Yuba College students often return to school seeking new careers in business, computer science, healthcare, or psychiatry, as well as vocational fields such as automotive repair, welding, or the culinary arts. But Farrell says juggling family, school and work – or unemployment – creates anxiety, depression and insomnia.

“Now we can move them over to the wellness center and have them treated,” says Connie Hoglund, a counselor and learning disabilities specialist who negotiated the contract with Harmony Health.

“Our mental health program at the college is bursting at the seams,” admits Farrell.

Harmony Health Medical Clinic gets by on a shoestring budget of $1.3 million, much of that going to salaries and benefits, which include complete healthcare benefits and a 401(k) retirement plan. Farrell says she conducts a high-wire balancing act to cover expenses, even using an American Express credit card for emergencies.

“I rob Peter to pay Paul,” says Farrell. “We struggle financially so much.”

Yet she insists that the model used by the clinic – allowing healthcare providers to spend as much time as needed with patients – is crucial to proper healthcare delivery.

“We try to really encourage that relationship so people want to get healthy,” she says.

“A lot of the community would be worse off without them here,” agrees patient Patrick Crowder, a long-distance trucker forced off the job by high blood pressure and severe intestinal diverticulitis.
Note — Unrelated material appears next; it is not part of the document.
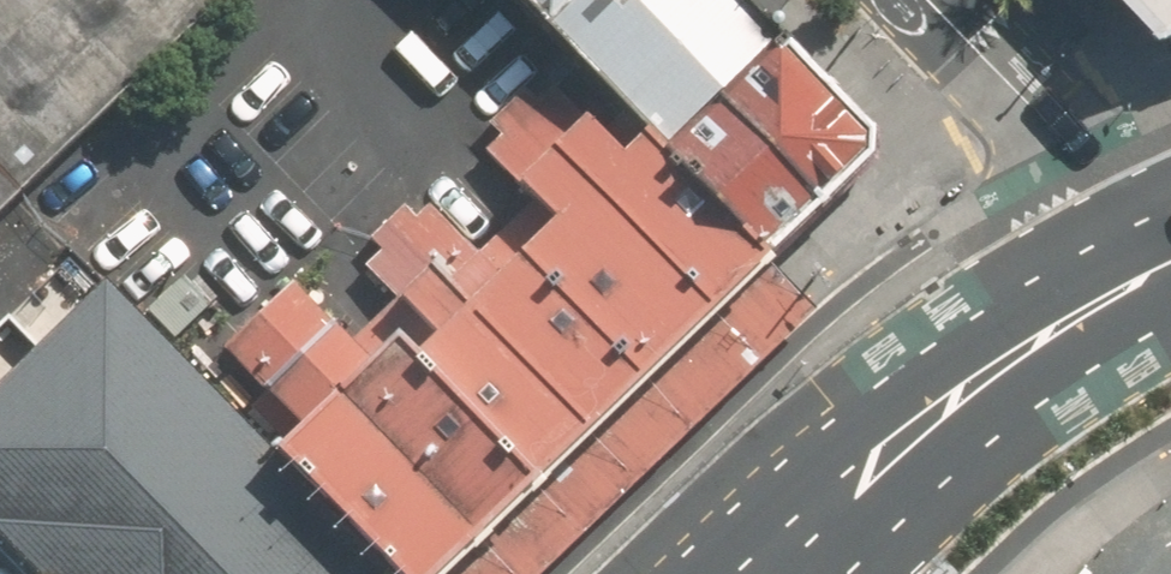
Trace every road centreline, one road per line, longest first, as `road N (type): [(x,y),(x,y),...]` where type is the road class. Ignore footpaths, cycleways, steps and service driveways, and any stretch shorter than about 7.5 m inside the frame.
road 1 (secondary): [(746,573),(936,411),(1043,332),(1159,264)]
road 2 (residential): [(946,0),(1046,101),(1159,264)]

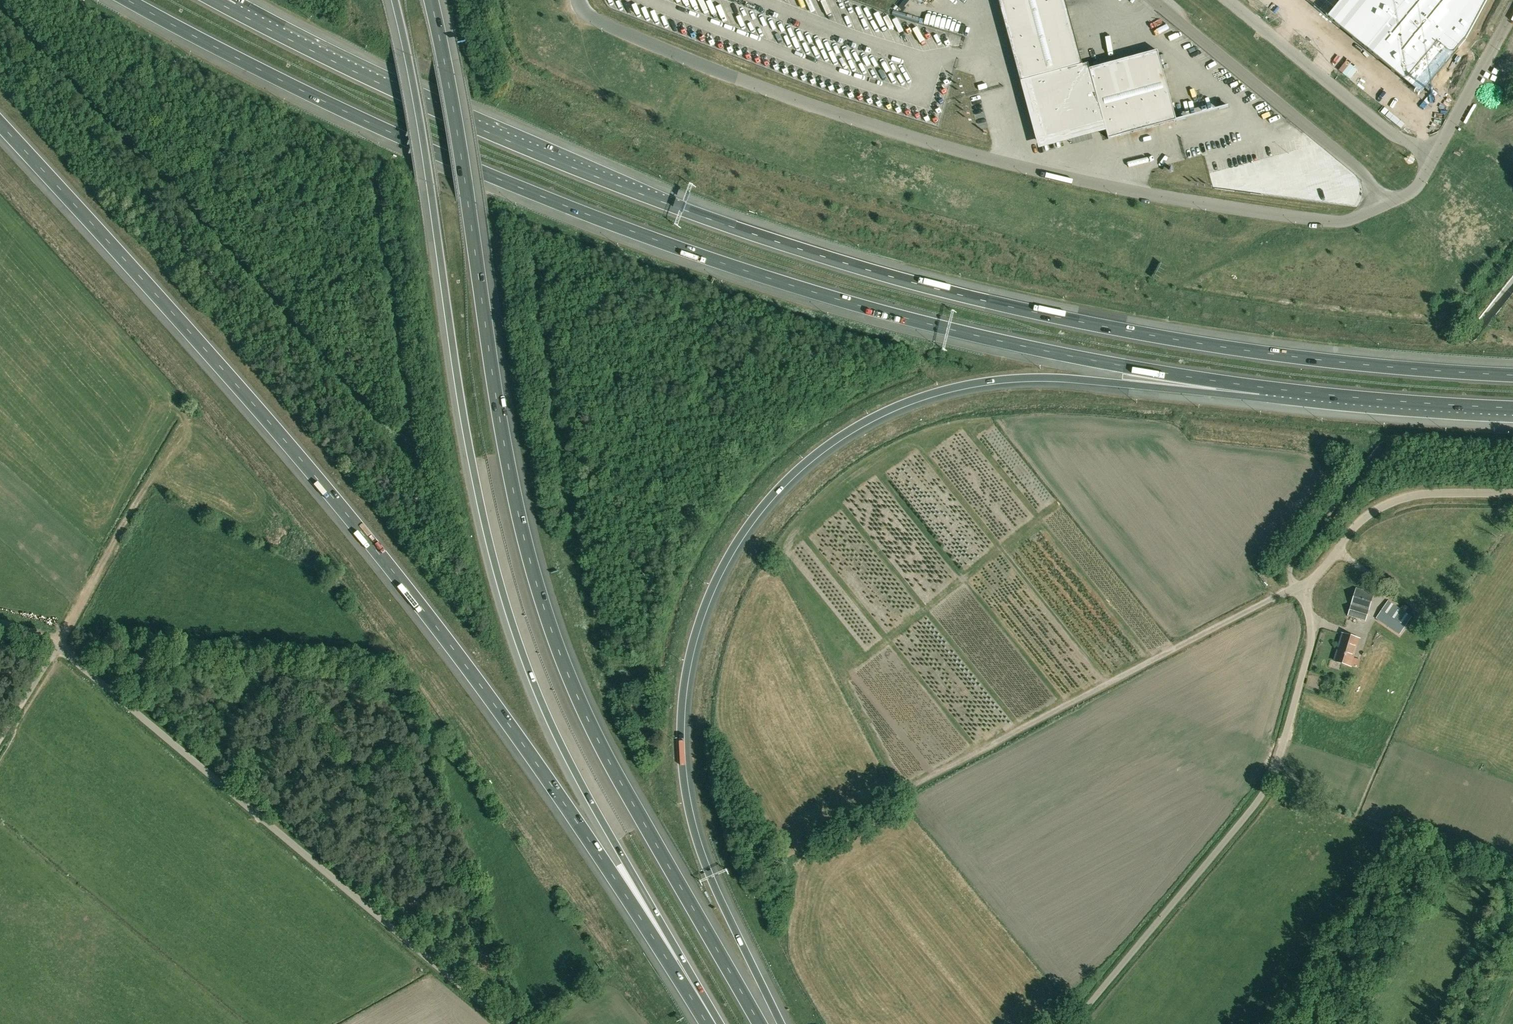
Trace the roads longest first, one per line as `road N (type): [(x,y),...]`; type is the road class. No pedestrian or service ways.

Crowder, who has worked since the age of 12, has gone without a paycheck since July, and is now reduced to collecting cans and bottles just to buy food. He’s been a patient at Harmony Health for 12 years.

“They have a good, friendly reputation,” he adds. “They take care of everybody they can, however they can.”

Medical assistant Gloria Garcia echoes Crowder’s sentiments. A county without Harmony Health?

“I can’t even put words to it,” she sighs.

Despite the clinic’s financial challenges, Farrell is committed to further expansion.

On the drawing board is a new facility behind the existing strip mall that would put all the clinic’s services – including a health club — under one roof.

Farrell says her biggest health struggle is not treating her patients, but a lack of vision by health executives. She cites the failure of Yuba County officials to recognize and solve rampant health problems in the county, including high blood pressure, diabetes, and obesity.

Most county officials are either “two years away from retirement,” says Farrell, or throw their hands up in hopelessness.

Still, she soldiers on and to many is the guiding light for the county’s future.

“Her clinic and community involvement also force other care providers to up their game in order to compete,” says Griego. “Her presence in Yuba County is a win for all of us.”